Your task: Using the data below, restate exactly every line from the one with "141: (432, 330)" up to and including the one with "183: (211, 123)". No picture belongs in it.

-*-*-

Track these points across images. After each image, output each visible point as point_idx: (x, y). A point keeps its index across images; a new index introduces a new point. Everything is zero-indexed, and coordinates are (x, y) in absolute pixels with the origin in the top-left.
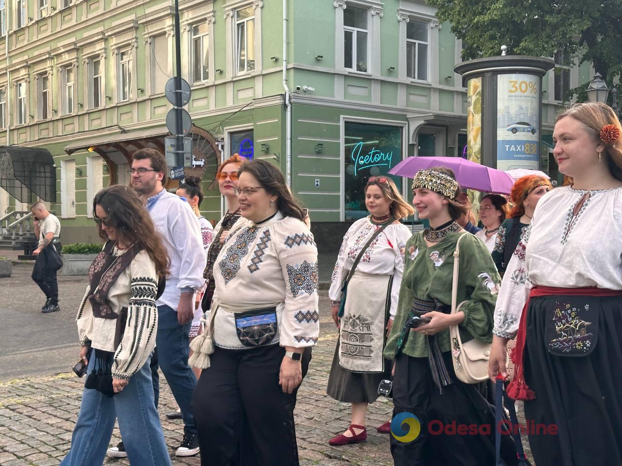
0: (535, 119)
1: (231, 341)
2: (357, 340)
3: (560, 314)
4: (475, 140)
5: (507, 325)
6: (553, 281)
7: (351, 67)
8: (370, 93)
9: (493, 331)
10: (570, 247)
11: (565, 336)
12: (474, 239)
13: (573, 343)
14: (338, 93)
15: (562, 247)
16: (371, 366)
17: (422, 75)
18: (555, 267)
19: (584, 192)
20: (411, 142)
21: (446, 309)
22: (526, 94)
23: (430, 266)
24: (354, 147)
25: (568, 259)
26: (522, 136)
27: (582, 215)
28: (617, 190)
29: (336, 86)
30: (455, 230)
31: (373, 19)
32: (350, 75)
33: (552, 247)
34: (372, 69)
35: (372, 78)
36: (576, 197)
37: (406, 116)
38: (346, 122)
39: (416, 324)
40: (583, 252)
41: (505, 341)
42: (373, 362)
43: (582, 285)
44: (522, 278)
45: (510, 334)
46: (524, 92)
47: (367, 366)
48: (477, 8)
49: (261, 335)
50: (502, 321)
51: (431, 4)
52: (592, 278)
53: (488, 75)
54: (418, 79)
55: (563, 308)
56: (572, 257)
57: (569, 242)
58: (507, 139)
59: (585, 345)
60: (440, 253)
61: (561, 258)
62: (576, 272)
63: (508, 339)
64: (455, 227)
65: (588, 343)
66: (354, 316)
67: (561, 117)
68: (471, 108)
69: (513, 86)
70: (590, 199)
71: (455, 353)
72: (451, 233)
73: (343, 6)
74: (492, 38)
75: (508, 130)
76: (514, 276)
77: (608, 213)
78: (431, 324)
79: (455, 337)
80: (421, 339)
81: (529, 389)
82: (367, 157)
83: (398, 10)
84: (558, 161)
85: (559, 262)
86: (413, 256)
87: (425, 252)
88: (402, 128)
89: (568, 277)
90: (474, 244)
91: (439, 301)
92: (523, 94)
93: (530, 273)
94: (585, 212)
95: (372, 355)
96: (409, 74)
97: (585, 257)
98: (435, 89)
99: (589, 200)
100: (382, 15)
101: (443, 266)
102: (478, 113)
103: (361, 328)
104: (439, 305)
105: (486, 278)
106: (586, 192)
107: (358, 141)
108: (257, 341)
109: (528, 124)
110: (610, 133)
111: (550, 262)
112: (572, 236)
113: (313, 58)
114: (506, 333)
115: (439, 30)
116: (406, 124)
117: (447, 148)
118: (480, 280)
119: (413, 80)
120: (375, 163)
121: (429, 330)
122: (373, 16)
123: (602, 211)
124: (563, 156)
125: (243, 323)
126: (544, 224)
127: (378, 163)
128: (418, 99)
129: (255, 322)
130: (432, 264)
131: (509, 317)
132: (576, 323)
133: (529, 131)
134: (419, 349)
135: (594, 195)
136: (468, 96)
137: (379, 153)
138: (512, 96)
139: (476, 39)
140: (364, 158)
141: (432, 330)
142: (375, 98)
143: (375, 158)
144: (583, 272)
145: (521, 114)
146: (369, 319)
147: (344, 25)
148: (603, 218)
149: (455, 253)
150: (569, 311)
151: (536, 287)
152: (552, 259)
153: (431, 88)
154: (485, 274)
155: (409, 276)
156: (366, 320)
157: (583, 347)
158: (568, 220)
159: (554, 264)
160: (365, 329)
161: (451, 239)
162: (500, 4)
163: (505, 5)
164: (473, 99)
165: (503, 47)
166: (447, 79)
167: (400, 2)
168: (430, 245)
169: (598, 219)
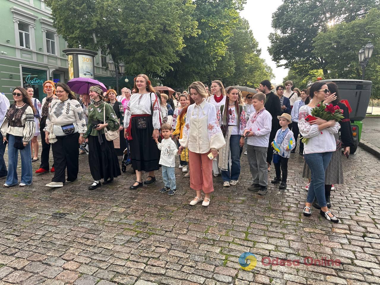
0: (92, 71)
1: (62, 134)
3: (139, 120)
4: (72, 77)
7: (23, 46)
8: (32, 57)
13: (142, 126)
14: (18, 56)
15: (138, 105)
17: (53, 52)
20: (50, 76)
21: (103, 123)
22: (88, 62)
23: (97, 112)
25: (140, 108)
26: (88, 76)
28: (148, 93)
29: (17, 53)
30: (103, 102)
31: (31, 29)
32: (23, 49)
33: (136, 106)
34: (32, 48)
35: (32, 51)
36: (140, 95)
37: (48, 67)
38: (22, 67)
48: (71, 31)
49: (71, 131)
51: (54, 27)
52: (146, 112)
53: (75, 54)
54: (52, 54)
57: (140, 105)
58: (83, 77)
60: (99, 109)
61: (138, 108)
65: (146, 126)
68: (70, 66)
69: (84, 59)
71: (106, 134)
73: (18, 22)
74: (77, 42)
75: (83, 74)
77: (147, 98)
80: (96, 131)
83: (42, 27)
86: (92, 110)
87: (95, 109)
88: (47, 71)
89: (141, 112)
90: (109, 106)
93: (131, 112)
94: (142, 98)
96: (48, 51)
97: (144, 107)
98: (59, 58)
100: (35, 28)
101: (101, 112)
102: (72, 67)
104: (101, 122)
107: (28, 75)
108: (70, 133)
109: (90, 73)
111: (136, 109)
112: (140, 103)
113: (5, 41)
115: (59, 37)
117: (65, 79)
119: (50, 54)
125: (65, 128)
127: (38, 83)
128: (53, 61)
129: (68, 128)
132: (143, 122)
133: (90, 75)
134: (95, 134)
136: (68, 61)
137: (38, 80)
138: (84, 63)
139: (71, 42)
140: (31, 81)
141: (100, 129)
142: (34, 59)
145: (87, 69)
147: (19, 29)
149: (104, 108)
150: (141, 120)
151: (132, 115)
153: (57, 58)
154: (112, 114)
155: (91, 115)
158: (139, 100)
161: (102, 105)
162: (78, 31)
163: (80, 32)
164: (70, 62)
165: (80, 45)
166: (63, 55)
167: (43, 24)
168: (96, 107)
169: (145, 99)
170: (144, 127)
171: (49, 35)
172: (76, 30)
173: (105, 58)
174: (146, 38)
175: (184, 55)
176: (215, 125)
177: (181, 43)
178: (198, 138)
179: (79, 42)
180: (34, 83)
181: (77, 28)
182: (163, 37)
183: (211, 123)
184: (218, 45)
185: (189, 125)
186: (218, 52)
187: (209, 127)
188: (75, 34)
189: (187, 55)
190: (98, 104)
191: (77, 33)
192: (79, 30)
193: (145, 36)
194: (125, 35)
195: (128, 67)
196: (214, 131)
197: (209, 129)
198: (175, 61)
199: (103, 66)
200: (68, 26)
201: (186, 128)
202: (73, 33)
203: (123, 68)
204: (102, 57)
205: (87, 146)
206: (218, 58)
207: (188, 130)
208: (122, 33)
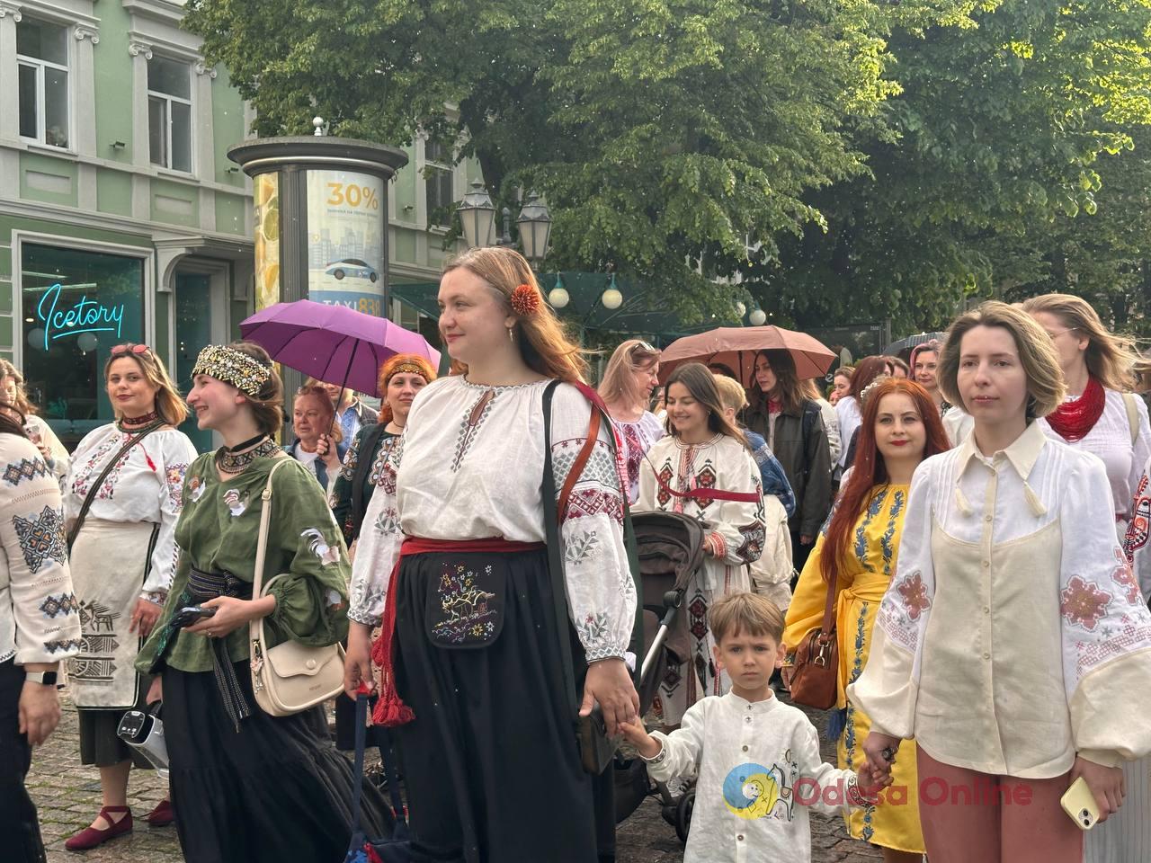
0: (377, 254)
2: (86, 648)
3: (448, 583)
4: (269, 287)
5: (370, 603)
6: (438, 530)
7: (33, 135)
8: (75, 190)
9: (349, 614)
10: (466, 476)
11: (456, 617)
12: (297, 470)
13: (467, 627)
14: (8, 186)
15: (453, 476)
16: (112, 696)
17: (181, 160)
18: (441, 508)
19: (486, 389)
20: (161, 289)
21: (244, 590)
22: (358, 209)
23: (222, 515)
24: (44, 292)
25: (462, 495)
26: (353, 284)
27: (483, 425)
28: (534, 387)
30: (267, 453)
31: (78, 46)
32: (31, 150)
33: (438, 476)
34: (79, 142)
35: (78, 159)
36: (473, 396)
37: (150, 237)
38: (23, 243)
39: (190, 620)
40: (487, 487)
41: (369, 629)
42: (117, 688)
43: (480, 536)
44: (392, 525)
45: (376, 617)
46: (356, 204)
47: (104, 696)
48: (272, 45)
50: (364, 597)
51: (190, 28)
52: (497, 526)
53: (291, 169)
54: (173, 168)
55: (453, 573)
56: (468, 493)
57: (466, 468)
58: (327, 288)
59: (486, 630)
60: (242, 493)
61: (451, 494)
62: (474, 516)
63: (373, 626)
64: (267, 447)
65: (490, 626)
66: (82, 603)
67: (452, 268)
68: (261, 229)
69: (334, 193)
70: (495, 399)
71: (255, 666)
72: (258, 458)
73: (15, 16)
75: (328, 273)
76: (380, 522)
77: (522, 424)
78: (216, 619)
79: (256, 638)
80: (200, 643)
81: (403, 705)
82: (71, 315)
83: (129, 35)
84: (447, 339)
85: (447, 500)
86: (197, 494)
87: (215, 490)
88: (143, 260)
89: (461, 523)
90: (298, 479)
91: (232, 575)
92: (353, 209)
93: (404, 517)
94: (487, 420)
95: (114, 675)
96: (155, 157)
97: (488, 493)
98: (208, 190)
99: (492, 403)
100: (96, 40)
101: (244, 515)
102: (272, 238)
103: (95, 625)
104: (230, 582)
105: (315, 536)
106: (488, 388)
107: (52, 282)
109: (364, 265)
110: (526, 299)
111: (435, 500)
112: (468, 458)
114: (371, 616)
115: (212, 79)
116: (150, 253)
117: (233, 302)
118: (305, 540)
119: (163, 170)
120: (88, 326)
121: (213, 629)
122: (78, 40)
123: (513, 420)
124: (456, 331)
126: (425, 438)
127: (94, 326)
128: (174, 207)
130: (227, 513)
131: (374, 590)
132: (472, 595)
133: (364, 276)
134: (197, 658)
135: (499, 393)
136: (255, 205)
137: (97, 307)
138: (334, 211)
139: (273, 102)
140: (64, 316)
141: (220, 629)
142: (86, 199)
143: (88, 316)
144: (484, 517)
145: (351, 244)
146: (110, 606)
147: (18, 53)
148: (515, 431)
149: (265, 493)
150: (463, 577)
151: (410, 539)
152: (437, 495)
153: (199, 187)
154: (313, 531)
155: (187, 531)
156: (105, 610)
157: (483, 633)
158: (461, 432)
159: (440, 503)
160: (103, 626)
161: (259, 469)
162: (310, 44)
163: (320, 47)
164: (265, 211)
165: (318, 120)
166: (230, 174)
167: (134, 20)
168: (225, 477)
169: (507, 431)
170: (476, 631)
171: (164, 73)
172: (300, 39)
173: (448, 177)
174: (669, 60)
175: (892, 136)
176: (1118, 592)
177: (877, 72)
178: (988, 672)
179: (314, 103)
180: (78, 327)
181: (302, 30)
182: (770, 45)
183: (1085, 575)
184: (1101, 66)
185: (926, 581)
186: (1107, 107)
187: (1073, 599)
188: (295, 60)
189: (910, 137)
190: (235, 464)
191: (305, 51)
192: (315, 36)
193: (664, 48)
194: (558, 46)
195: (565, 225)
196: (1107, 632)
197: (1069, 615)
198: (840, 173)
199: (432, 219)
200: (261, 24)
201: (899, 604)
202: (282, 54)
203: (543, 232)
204: (430, 174)
205: (156, 730)
206: (1106, 141)
207: (914, 616)
208: (538, 43)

-*-*-

Result of this exercise:
141: (432, 330)
142: (375, 98)
143: (375, 158)
144: (583, 272)
145: (521, 114)
146: (369, 319)
147: (344, 25)
148: (603, 218)
149: (455, 253)
150: (569, 311)
151: (536, 287)
152: (552, 259)
153: (431, 88)
154: (485, 274)
155: (409, 276)
156: (366, 320)
157: (583, 347)
158: (568, 220)
159: (554, 264)
160: (365, 329)
161: (451, 239)
162: (500, 4)
163: (505, 5)
164: (473, 99)
165: (503, 47)
166: (447, 79)
167: (400, 2)
168: (430, 245)
169: (598, 219)
0: (92, 71)
1: (62, 134)
3: (139, 120)
4: (72, 77)
7: (23, 46)
8: (32, 57)
13: (142, 126)
14: (18, 56)
15: (138, 105)
17: (53, 52)
20: (50, 76)
21: (103, 123)
22: (88, 62)
23: (97, 112)
25: (140, 108)
26: (88, 76)
28: (148, 93)
29: (17, 53)
30: (103, 102)
31: (31, 29)
32: (23, 49)
33: (136, 106)
34: (32, 48)
35: (32, 51)
36: (140, 95)
37: (48, 67)
38: (22, 67)
48: (71, 31)
49: (71, 131)
51: (54, 27)
52: (146, 112)
53: (75, 54)
54: (52, 54)
57: (140, 105)
58: (83, 77)
60: (99, 109)
61: (138, 108)
65: (146, 126)
68: (70, 66)
69: (84, 59)
71: (106, 134)
73: (18, 22)
74: (77, 42)
75: (83, 74)
77: (147, 98)
80: (96, 131)
83: (42, 27)
86: (92, 110)
87: (95, 109)
88: (47, 71)
89: (141, 112)
90: (109, 106)
93: (131, 112)
94: (142, 98)
96: (48, 51)
97: (144, 107)
98: (59, 58)
100: (35, 28)
101: (101, 112)
102: (72, 67)
104: (101, 122)
107: (28, 75)
108: (70, 133)
109: (90, 73)
111: (136, 109)
112: (140, 103)
113: (5, 41)
115: (59, 37)
117: (65, 79)
119: (50, 54)
125: (65, 128)
127: (38, 83)
128: (53, 61)
129: (68, 128)
132: (143, 122)
133: (90, 75)
134: (95, 134)
136: (68, 61)
137: (38, 80)
138: (84, 63)
139: (71, 42)
140: (31, 81)
141: (100, 129)
142: (34, 59)
145: (87, 69)
147: (19, 29)
149: (104, 108)
150: (141, 120)
151: (132, 115)
153: (57, 58)
154: (112, 114)
155: (91, 115)
158: (139, 100)
161: (102, 105)
162: (78, 31)
163: (80, 32)
164: (70, 62)
165: (80, 45)
166: (63, 55)
167: (43, 24)
168: (96, 107)
169: (145, 99)
170: (144, 127)
171: (49, 35)
172: (76, 30)
173: (105, 58)
174: (146, 38)
175: (184, 55)
176: (215, 125)
177: (181, 43)
178: (198, 138)
179: (79, 42)
180: (34, 83)
181: (77, 28)
182: (163, 37)
183: (211, 123)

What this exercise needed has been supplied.